In the passage on journal production, how much time does the typesetter have to return a paper for re-typesetting?
(Given passage)
14. When you return the pdf with corrections, it is received by the Production Controller, who sends it downstairs again to the copy editing team. They check your responses, which is at least the fourth time they are seeing your paper. Then the paper is sent back to the typesetter for re-typesetting; they have one day to return it.

15. When re-typesetting is done, office staff get a notification and download the zipped version. They print out a copy of the typeset pdf on paper, and send it back down to the copy editing team for one last check. All told, every single character in the math in every article has been checked against the author’s PDF at least three times. When they are satisfied the paper has no errors, it is returned and marked as finalized and ready to be posted online. At this point it goes back to the Publishing Specialist, who puts the HTML  version and the typeset pdf on the journal website. Now, your paper is posted as an Ahead Of Print (AOP) article. The digital version and its green folder are put in a pile to await a complete issue’s-worth of articles.

16. The articles then have to be sorted into an order by the Editor In Chief.  The articles must then be paginated, leaving room for advertisements, announcements, editorials, and the like, to form a complete issue. The whole issue is printed on the same kind of paper that forms the actual journal issue, for one last review by the copy editing team. Mary Nell makes corrections to the whole issue, sends it back to the typesetter if any corrections are needed. This cycle is repeated as many times as necessary to get a version that is approved by the UCP Editors.

17. A print-ready pdf is made by the type-setter for the whole issue, and sent to the printer. The printer returns a digital and a hard-copy version to be checked one last time, printed now on the same paper stock as a real issue.

18. After a last check-through, the issue is approved, sent to the printer, and published as an electronic edition and e-book, as well as printed and mailed to libraries and subscribers by the UCP Distribution Center.
(End Given passage)
(Record excerpts)
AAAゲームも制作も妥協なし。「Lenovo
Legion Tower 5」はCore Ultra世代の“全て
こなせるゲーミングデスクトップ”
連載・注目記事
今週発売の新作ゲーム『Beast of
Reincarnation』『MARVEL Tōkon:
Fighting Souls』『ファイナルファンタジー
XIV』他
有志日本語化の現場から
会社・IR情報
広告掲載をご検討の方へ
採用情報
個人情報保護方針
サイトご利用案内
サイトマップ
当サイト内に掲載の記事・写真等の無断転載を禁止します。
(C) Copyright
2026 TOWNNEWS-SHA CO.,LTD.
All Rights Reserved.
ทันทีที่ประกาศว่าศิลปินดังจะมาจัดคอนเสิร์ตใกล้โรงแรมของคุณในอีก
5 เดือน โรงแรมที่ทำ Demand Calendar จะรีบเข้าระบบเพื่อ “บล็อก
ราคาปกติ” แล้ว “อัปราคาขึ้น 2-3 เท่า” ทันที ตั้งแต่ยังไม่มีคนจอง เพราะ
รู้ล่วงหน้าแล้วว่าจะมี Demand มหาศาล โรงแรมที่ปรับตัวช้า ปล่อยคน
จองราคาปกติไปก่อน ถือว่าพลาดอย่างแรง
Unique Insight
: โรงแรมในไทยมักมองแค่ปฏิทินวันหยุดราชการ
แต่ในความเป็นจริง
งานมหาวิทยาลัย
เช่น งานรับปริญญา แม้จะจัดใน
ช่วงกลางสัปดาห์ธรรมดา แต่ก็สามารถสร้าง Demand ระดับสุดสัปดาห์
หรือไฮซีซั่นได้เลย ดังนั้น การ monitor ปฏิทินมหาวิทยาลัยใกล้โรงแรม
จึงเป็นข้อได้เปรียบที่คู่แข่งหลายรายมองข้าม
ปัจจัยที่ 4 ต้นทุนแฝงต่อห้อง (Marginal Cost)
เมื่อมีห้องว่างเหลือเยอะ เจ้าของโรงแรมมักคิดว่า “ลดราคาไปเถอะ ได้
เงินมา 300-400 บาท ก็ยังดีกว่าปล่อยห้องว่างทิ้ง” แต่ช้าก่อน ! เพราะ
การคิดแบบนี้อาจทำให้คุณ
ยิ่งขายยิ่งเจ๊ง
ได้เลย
(End Record excerpts)
(Record excerpts)
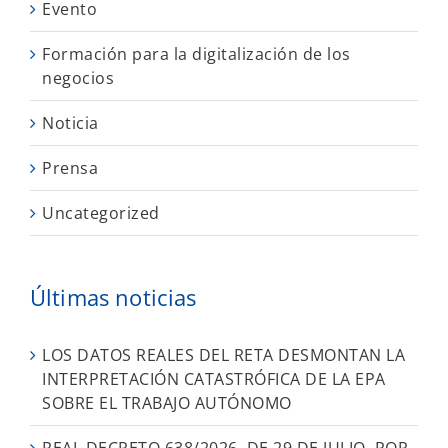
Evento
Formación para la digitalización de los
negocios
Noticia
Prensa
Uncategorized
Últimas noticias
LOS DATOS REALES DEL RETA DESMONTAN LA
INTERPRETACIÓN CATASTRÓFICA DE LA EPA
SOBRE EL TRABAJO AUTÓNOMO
(End Record excerpts)
→ **Reply**: One day.